What Are Geocodes and What Is Geocoding?
A geocode is the set of latitude and longitude coordinates of a physical address.
Geocoding is the process of turning a physical address into a set of latitude and longitude coordinates which can then be plotted or displayed on a map.
(Want start your very own collection of geocodes? Try our hyper-accurate US Rooftop Geocoding Demo now.)
We will cover:
- Geocode Basics
- How accurate is geocoding?
- What is geocoding used for?
- How do I find Geocodes?
- Reverse Geocoding
- Geocoding with Google
A ‘geocode’ is just a fancy, shorter way of saying ‘a latitude / longitude coordinate’—much in the same way that ‘geocaching’ is just a fancy way of saying ‘scavenger hunt.’ In other words, a geocode is the latitude and longitude coordinates for a specific location.
So, if geocodes are the lat long coordinates, then geocoding is converting a location's description from one format (like a street address) into that location's specific lat long coordinates. Geocoding can be done in a number of different ways that differ in methods, costs, and results.
How accurate is geocoding?
Asking “How accurate is geocoding?” is like asking “How fast is a car?”. Neither question can be answered until we ask a more precise question. For example, if you asked a more precise question like, “How fast is a Ferrari F40’s 0–100 km/h?”. We can easily answer “4.1 Seconds”.

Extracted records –

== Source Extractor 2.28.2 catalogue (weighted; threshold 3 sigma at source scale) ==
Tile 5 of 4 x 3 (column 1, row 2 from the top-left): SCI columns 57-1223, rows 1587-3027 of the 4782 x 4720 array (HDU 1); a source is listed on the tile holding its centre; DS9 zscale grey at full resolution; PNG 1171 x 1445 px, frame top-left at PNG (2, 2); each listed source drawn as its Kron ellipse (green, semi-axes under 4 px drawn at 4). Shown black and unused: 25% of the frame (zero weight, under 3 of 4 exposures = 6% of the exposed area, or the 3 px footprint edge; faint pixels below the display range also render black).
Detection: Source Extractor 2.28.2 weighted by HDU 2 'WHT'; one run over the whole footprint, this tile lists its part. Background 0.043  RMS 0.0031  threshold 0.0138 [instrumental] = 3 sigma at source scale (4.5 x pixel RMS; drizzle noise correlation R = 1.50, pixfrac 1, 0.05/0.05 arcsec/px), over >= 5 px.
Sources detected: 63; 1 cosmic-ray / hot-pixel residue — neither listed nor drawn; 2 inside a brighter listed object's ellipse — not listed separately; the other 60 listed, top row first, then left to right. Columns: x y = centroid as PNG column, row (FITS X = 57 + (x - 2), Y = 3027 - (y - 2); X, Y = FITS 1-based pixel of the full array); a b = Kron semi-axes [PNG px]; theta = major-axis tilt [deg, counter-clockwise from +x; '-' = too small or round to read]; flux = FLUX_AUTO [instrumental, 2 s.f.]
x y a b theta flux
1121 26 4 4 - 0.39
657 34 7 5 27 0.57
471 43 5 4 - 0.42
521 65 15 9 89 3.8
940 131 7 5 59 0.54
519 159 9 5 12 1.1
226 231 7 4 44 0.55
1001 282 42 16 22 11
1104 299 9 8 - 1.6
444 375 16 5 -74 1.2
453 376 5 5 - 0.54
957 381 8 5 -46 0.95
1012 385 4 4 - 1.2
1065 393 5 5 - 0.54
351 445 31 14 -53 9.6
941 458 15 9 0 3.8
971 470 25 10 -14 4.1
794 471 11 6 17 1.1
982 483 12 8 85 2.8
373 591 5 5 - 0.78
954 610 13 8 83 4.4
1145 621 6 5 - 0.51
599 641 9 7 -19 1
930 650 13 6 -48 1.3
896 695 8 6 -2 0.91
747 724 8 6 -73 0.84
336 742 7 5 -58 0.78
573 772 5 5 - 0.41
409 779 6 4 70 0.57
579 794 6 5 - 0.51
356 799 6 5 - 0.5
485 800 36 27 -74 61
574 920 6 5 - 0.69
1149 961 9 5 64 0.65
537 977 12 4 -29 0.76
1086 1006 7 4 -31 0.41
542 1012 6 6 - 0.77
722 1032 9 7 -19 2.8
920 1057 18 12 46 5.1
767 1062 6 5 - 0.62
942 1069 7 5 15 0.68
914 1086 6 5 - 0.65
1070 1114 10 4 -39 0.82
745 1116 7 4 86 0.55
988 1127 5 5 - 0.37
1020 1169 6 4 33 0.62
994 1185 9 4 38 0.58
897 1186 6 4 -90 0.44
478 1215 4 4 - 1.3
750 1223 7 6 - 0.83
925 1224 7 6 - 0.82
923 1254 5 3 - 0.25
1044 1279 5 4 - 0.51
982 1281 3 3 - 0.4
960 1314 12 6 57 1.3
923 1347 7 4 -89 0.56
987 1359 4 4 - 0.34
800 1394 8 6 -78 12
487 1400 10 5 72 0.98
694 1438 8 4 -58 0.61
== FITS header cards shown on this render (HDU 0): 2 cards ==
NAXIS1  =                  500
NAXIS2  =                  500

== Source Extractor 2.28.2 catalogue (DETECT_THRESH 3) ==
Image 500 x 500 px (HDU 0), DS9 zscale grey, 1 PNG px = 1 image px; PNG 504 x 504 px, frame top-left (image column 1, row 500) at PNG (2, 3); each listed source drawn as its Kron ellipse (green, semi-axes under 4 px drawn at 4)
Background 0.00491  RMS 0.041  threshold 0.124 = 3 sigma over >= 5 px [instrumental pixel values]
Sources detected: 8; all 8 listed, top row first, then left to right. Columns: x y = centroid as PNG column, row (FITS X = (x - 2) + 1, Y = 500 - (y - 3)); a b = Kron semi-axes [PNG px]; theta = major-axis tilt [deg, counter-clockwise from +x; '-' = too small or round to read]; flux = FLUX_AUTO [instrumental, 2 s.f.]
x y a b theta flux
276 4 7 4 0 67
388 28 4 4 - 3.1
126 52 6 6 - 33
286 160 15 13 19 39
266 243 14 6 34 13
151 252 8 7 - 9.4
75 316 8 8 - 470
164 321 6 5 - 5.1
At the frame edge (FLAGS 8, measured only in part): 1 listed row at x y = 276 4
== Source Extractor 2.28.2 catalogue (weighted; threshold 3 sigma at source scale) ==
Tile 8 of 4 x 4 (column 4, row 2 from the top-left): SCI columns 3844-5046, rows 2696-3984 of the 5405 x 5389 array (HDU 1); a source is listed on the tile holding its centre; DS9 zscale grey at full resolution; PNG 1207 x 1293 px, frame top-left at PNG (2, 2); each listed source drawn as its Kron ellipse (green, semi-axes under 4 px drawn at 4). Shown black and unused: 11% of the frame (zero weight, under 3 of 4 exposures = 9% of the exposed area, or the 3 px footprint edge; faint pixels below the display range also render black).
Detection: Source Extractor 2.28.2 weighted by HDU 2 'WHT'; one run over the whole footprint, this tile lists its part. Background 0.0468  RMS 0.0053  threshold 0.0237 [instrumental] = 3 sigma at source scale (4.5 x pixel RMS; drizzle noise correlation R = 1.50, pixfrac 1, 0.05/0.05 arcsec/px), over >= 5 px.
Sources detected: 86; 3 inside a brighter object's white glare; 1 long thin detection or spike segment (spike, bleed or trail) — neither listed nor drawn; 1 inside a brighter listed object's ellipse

Tasks to carry out –
a – Update the passage of the geocoding text between "- What is geocoding" and "costs, and results.", inclusive, replacing "fancy" with "elaborate" wherever it occurs.
b – List the topics that the geocoding text says it will cover.

Answers for the exercise –
a –
- What is geocoding used for?
- How do I find Geocodes?
- Reverse Geocoding
- Geocoding with Google
A ‘geocode’ is just a elaborate, shorter way of saying ‘a latitude / longitude coordinate’—much in the same way that ‘geocaching’ is just a elaborate way of saying ‘scavenger hunt.’ In other words, a geocode is the latitude and longitude coordinates for a specific location.
So, if geocodes are the lat long coordinates, then geocoding is converting a location's description from one format (like a street address) into that location's specific lat long coordinates. Geocoding can be done in a number of different ways that differ in methods, costs, and results.

b –
- Geocode Basics
- How accurate is geocoding?
- What is geocoding used for?
- How do I find Geocodes?
- Reverse Geocoding
- Geocoding with Google